Source excerpt>

Phishing-Resistant MFA in 2025: Buyer’s Guide to NIST SP 800-63-4 & OMB M-22-09
October 16, 2025 by Trenton Thurber

TL;DR & Buyer Criteria
Phishing-resistant MFA in 2025 means origin-bound, cryptographic authentication that cannot be tricked by fake sites, relayed by adversary-in-the-middle (AiTM) proxies, or approved by “push fatigue”. Under NIST SP 800-63-4, AAL2 must offer a phishing-resistant option and AAL3 requires it with a non-exportable key. OMB M-22-09 requires phishing-resistant MFA for federal workforce access and makes it an option for public users. Start where risk and ROI are highest: admins, remote access, and high-impact apps
Buyer checklist (quick hit)
Target AALs: Map apps to AAL2 (offer phishing-resistant) vs AAL3 (require phishing-resistant + non-exportable key)
Scope: Prioritize privileged access, cloud control planes, VPN/VDI, and customer portals with fraud exposure
Authenticator mix: Combine PIV/CAC (federal) and FIDO2/WebAuthn passkeys (platform or roaming keys) to cover workforce and public
Standards-aligned roll-out: Follow CISA and IDManagement.gov playbooks for project phasing, communications, and retirement of legacy factors
Useful deep dives while you read: Passwordless SSO for Web & Mobile Apps, Privileged Access Management with Passwordless, WWPass Key App, QR Code Authentication: How It Works
Standards & Policy Snapshot (2025)

Source data>
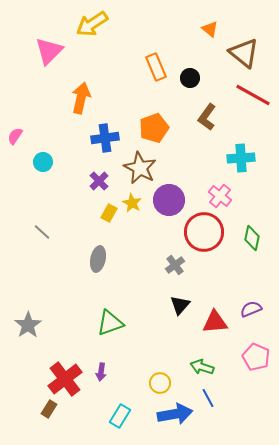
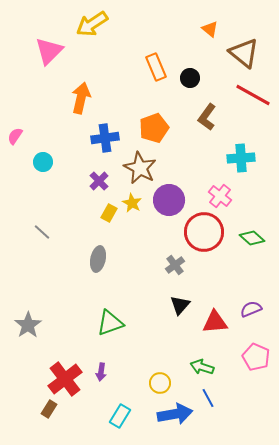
green diamond: rotated 60 degrees counterclockwise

Prompt>
Answer these questions from the phishing-resistant MFA guide:
1. What does AAL3 require under NIST SP 800-63-4?
2. Where does the guide say to start, because risk and ROI are highest there?
3. Whose playbooks does the standards-aligned roll-out item say to follow?

Response to this exercise>
1. It requires phishing-resistant authentication with a non-exportable key.
2. Admins, remote access, and high-impact apps.
3. CISA and IDManagement.gov.